5 Comments on The question people always want to ask: how do you make a living?
wine journalist and flavour obsessive

5 thoughts on “The question people always want to ask: how do you make a living?

  1. Jamie, came across your great site, one which I have seen before in passing, but today read and enjoyed for the first time. I would like to congratulate you on your honest approach to wine and your excellently written articles since 2001! I will continue enjoying and seeking references to articles about aroma and taste, one of my growing interests. With better information we can all become more accomplished consumers and show more respect to the world’s best producers. WillH

  2. A nice frank answer to a question that often hangs in the air over wine writers. I could answer similarly, with a few key differences. I don’t have a newspaper column nowadays, but le Grand Noir, the wine of which I am a third owner, is gradually growing into quite a nice brand, and I am pleased to be involved with Meininger’s Wine Business Intl and the Mundus Vini competition.

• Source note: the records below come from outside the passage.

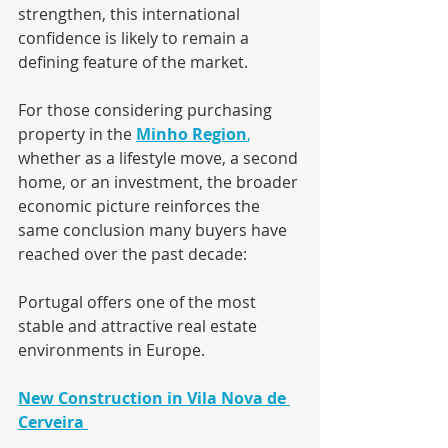
strengthen, this international 
confidence is likely to remain a 
defining feature of the market.
For those considering purchasing 
property in the 
Minho Region
,
whether as a lifestyle move, a second 
home, or an investment, the broader 
economic picture reinforces the 
same conclusion many buyers have 
reached over the past decade:
Portugal offers one of the most 
stable and attractive real estate 
environments in Europe.
New Construction in Vila Nova de 
Cerveira 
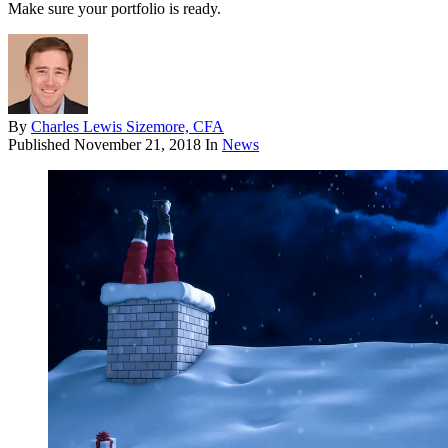
Make sure your portfolio is ready.
By
Charles Lewis Sizemore, CFA
Published
November 21, 2018
In
News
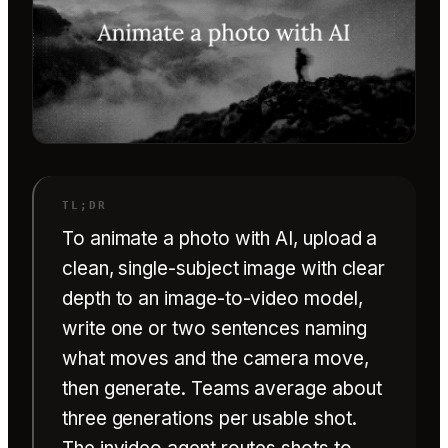
To animate a photo with AI, upload a
clean, single-subject image with clear
depth to an image-to-video model,
write one or two sentences naming
what moves and the camera move,
then generate. Teams average about
three generations per usable shot.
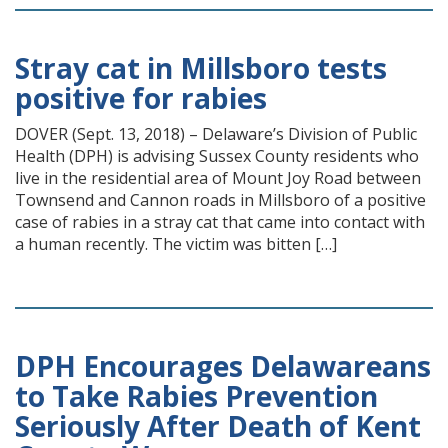
Stray cat in Millsboro tests
positive for rabies
DOVER (Sept. 13, 2018) – Delaware’s Division of Public
Health (DPH) is advising Sussex County residents who
live in the residential area of Mount Joy Road between
Townsend and Cannon roads in Millsboro of a positive
case of rabies in a stray cat that came into contact with
a human recently. The victim was bitten […]
DPH Encourages Delawareans
to Take Rabies Prevention
Seriously After Death of Kent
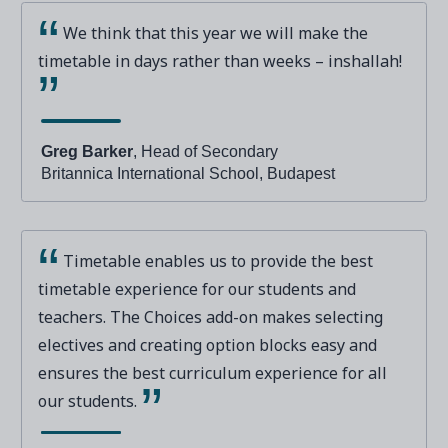
We think that this year we will make the
timetable in days rather than weeks – inshallah!
Greg Barker
, Head of Secondary
Britannica International School, Budapest
Timetable enables us to provide the best
timetable experience for our students and
teachers. The Choices add-on makes selecting
electives and creating option blocks easy and
ensures the best curriculum experience for all
our students.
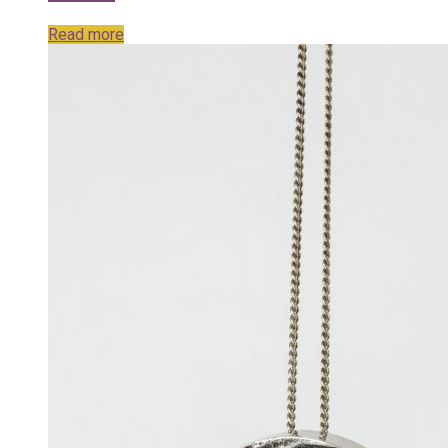
Read more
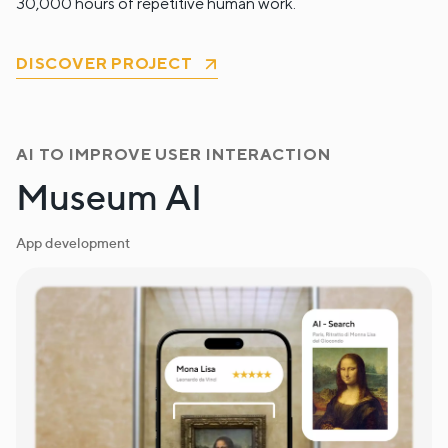
30,000 hours of repetitive human work.
DISCOVER PROJECT
AI TO IMPROVE USER INTERACTION
Museum AI
App development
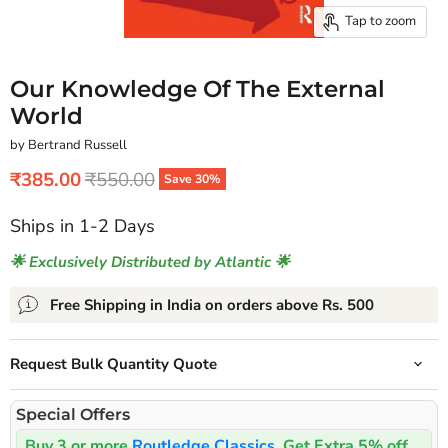
Tap to zoom
Our Knowledge Of The External
World
by Bertrand Russell
Current price
Original price
₹385.00
₹550.00
Save
30
%
Ships in 1-2 Days
🌟 Exclusively Distributed by Atlantic 🌟
Free Shipping in India on orders above Rs. 500
Request Bulk Quantity Quote
Special Offers
Buy 3 or more
Routledge Classics
, Get Extra 5% off.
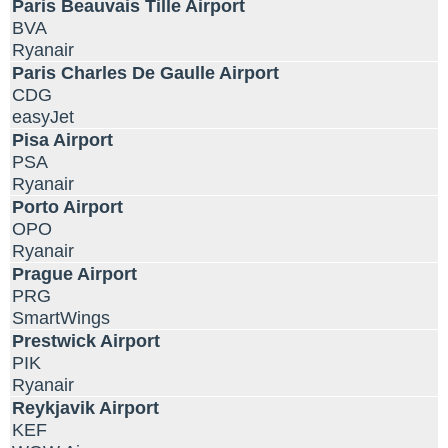
Paris Beauvais Tille Airport
BVA
Ryanair
Paris Charles De Gaulle Airport
CDG
easyJet
Pisa Airport
PSA
Ryanair
Porto Airport
OPO
Ryanair
Prague Airport
PRG
SmartWings
Prestwick Airport
PIK
Ryanair
Reykjavik Airport
KEF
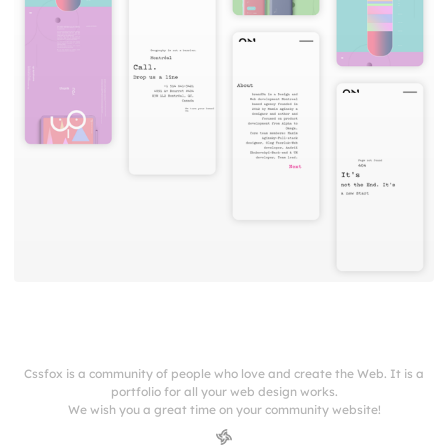
Cssfox is a community of people who love and create the Web. It is a
portfolio for all your web design works.
We wish you a great time on your community website!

    To my mind, one of the biggest challenges confronting would-be wine writers lies in avoiding becoming a PR for a region. I’ve supplied consultancy services to the generic bodies for Australia, Brazil and Georgia in recent times, for example, but these efforts have involved strategic advice rather than active promotion on my part. Some might reasonably claim that it’s a fine distinction, but I think it is supportable – like the tradition of wine writers being paid to host tastings of wines about which they are happy to talk.

    Where the water gets murky is when writers who are on a regional or national generic payroll use their writing skills to promote that region in ways that readers might suppose to be impartial.

  3. Great to see such a straight answer to a difficult question. Myself, I go about some of the same tracks that you do. I have had a regular column in a news paper, which I don’t anymore. I have regular sections in Revista de Vinhos, and occasional jobs for other magazines, Portuguese and international. I also do courses and regional tastings. But I have to say that another option one can consider is just not to give up his day job. This is what I’ve done, and it can allow you sufficient slack that you don’t have to embrace the dangerous path of the #awesome industry (something I sometimes call the #ausone industry).

  4. Agree with Robert re writers who concentrate on a region. I could think of a couple,who concentrate on Portugal, for example. Do these writers think we are idiots and that we think their opinions are totally impartial and objective ?
    Suppose you have not considered an option to donate to your site as per Cellar Tracker and Wine-Pages ? I for one,would be happy to make an annual donation,as I am sure others would.

  5. Yep, that’s about how it goes. Thanks for writing this Jamie. I’m a little shocked at the rate for 1000 words in a magazine over there across the pond, though it does put some offers I’ve received from UK publications in perspective. Seems like UK publications just pay much less than US outlets.

    The lure of doing marketing and PR writing for wineries is a pretty big lure for a lot of writers here in the U.S. I get approached to do that every so often, but feel it’s important to avoid going down that road. Several writers, though, have decided to make the plunge (Alan Goldfarb and Steve Heimoff being two prominent examples), and while they can hardly be blamed for doing what they need to in order to feed their families, it’s also hard not to feel like they’ve crossed a line that cannot be uncrossed. Their ties to the industry mean they can’t be objective critics anymore.

    The problem is, being an objective critic doesn’t pay (much).